**EXERCISE DESCRIPTION**: Report how many lines below contain the word "woman", giving the number and no other words.

**SUPPLIED RECORDS**:
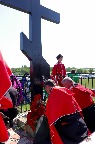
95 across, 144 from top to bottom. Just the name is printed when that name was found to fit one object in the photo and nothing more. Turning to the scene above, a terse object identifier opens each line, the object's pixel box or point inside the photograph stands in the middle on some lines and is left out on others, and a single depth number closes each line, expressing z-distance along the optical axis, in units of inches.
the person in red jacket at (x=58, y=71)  107.8
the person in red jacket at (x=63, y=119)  40.8
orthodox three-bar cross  68.7
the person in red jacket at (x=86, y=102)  61.0
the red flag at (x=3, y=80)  35.3
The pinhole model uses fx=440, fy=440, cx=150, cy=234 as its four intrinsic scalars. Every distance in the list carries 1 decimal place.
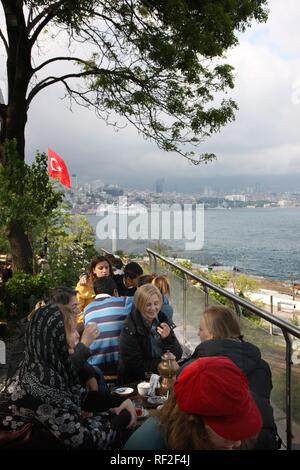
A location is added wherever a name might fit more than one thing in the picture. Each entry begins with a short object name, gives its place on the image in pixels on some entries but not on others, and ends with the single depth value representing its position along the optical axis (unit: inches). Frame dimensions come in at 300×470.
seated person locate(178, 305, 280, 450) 96.3
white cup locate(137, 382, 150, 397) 125.3
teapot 123.3
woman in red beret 62.2
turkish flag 615.2
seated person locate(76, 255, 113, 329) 240.5
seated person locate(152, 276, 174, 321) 199.6
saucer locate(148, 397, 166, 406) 119.6
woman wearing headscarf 83.4
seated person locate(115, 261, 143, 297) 252.8
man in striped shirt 162.7
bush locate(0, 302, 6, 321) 303.0
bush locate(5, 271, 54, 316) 333.1
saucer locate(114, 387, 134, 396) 127.3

**ANSWER BOX**: 2